**Фрагмент документа:**
'''

Своей искренностью и простотой я превращаю публику в своего сообщника. Освободив, таким образом, свою совесть, мне нет нужды что-либо утаивать, и все идет своим чередом.
Выходя после концерта, люди, конечно, говорили: «И это он так пел, плохо себя чувствуя, а как же он поет, когда хорошо себя чувствует?» Вот такими всегда были мои отношения с публикой. Люди знают, что я искренен и, что бы ни случилось, я буду им абсолютно верен. И они меня поддерживают.
И если замечали что-то странное в моем голосе - из-за простуды или усталости по причине длительных гастролей, - всегда находился кто-нибудь, кто кричал мне: «Не напрягайся, нам достаточно тебя видеть!» За всю мою долгую артистическую карьеру мне это кричали на разных языках. И даже на русском!»



Надпись на фото: "Когда руки поют"

«Я приехал в театр, не отдохнув. Это было ужасно. Я так спешил, что даже не побрился перед выходом на сцену.
Запыхавшийся, не переведя дыхание, я вышел, и в результате - пустил несколько петухов!

'''

**Задание A:** Перепишите из фрагмента документа часть от слов «Своей искренностью и» до слов «идет своим чередом.» включительно, без единого изменения.

**Извлеченные данные:**
'''

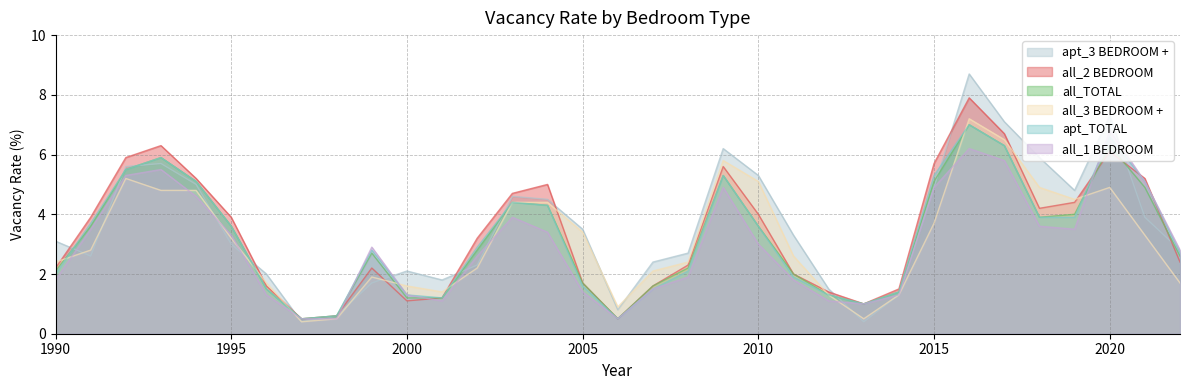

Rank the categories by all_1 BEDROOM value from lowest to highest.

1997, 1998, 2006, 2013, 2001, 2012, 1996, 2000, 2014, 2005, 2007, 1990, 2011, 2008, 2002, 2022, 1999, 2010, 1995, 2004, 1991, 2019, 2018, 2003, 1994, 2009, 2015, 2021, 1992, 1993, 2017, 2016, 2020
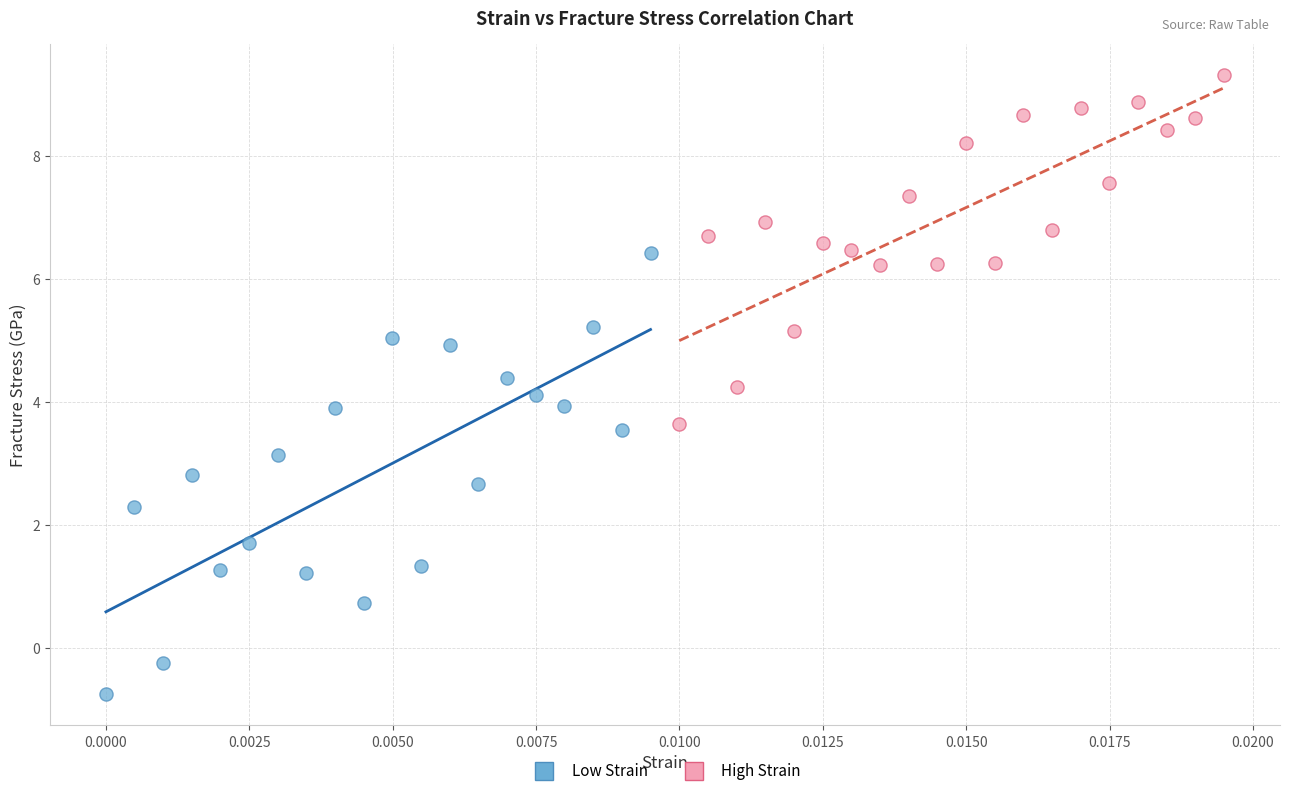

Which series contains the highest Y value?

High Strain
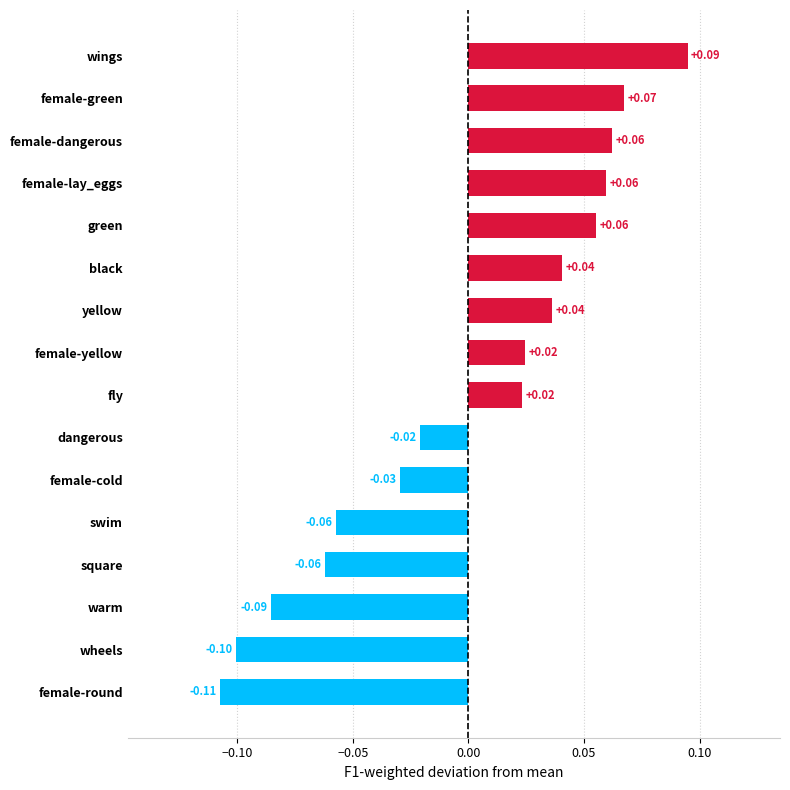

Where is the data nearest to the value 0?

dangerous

'''

**Задание B:** Пожалуйста, воспроизведите слово в слово строки листинга от строки с «2017, 2016, 2020» до последней строки листинга включительно. Изображения в ответ не включайте.

**Решение задачи A:**
Своей искренностью и простотой я превращаю публику в своего сообщника. Освободив, таким образом, свою совесть, мне нет нужды что-либо утаивать, и все идет своим чередом.

**Решение задачи B:**
1997, 1998, 2006, 2013, 2001, 2012, 1996, 2000, 2014, 2005, 2007, 1990, 2011, 2008, 2002, 2022, 1999, 2010, 1995, 2004, 1991, 2019, 2018, 2003, 1994, 2009, 2015, 2021, 1992, 1993, 2017, 2016, 2020

Which series contains the highest Y value?

High Strain

Where is the data nearest to the value 0?

dangerous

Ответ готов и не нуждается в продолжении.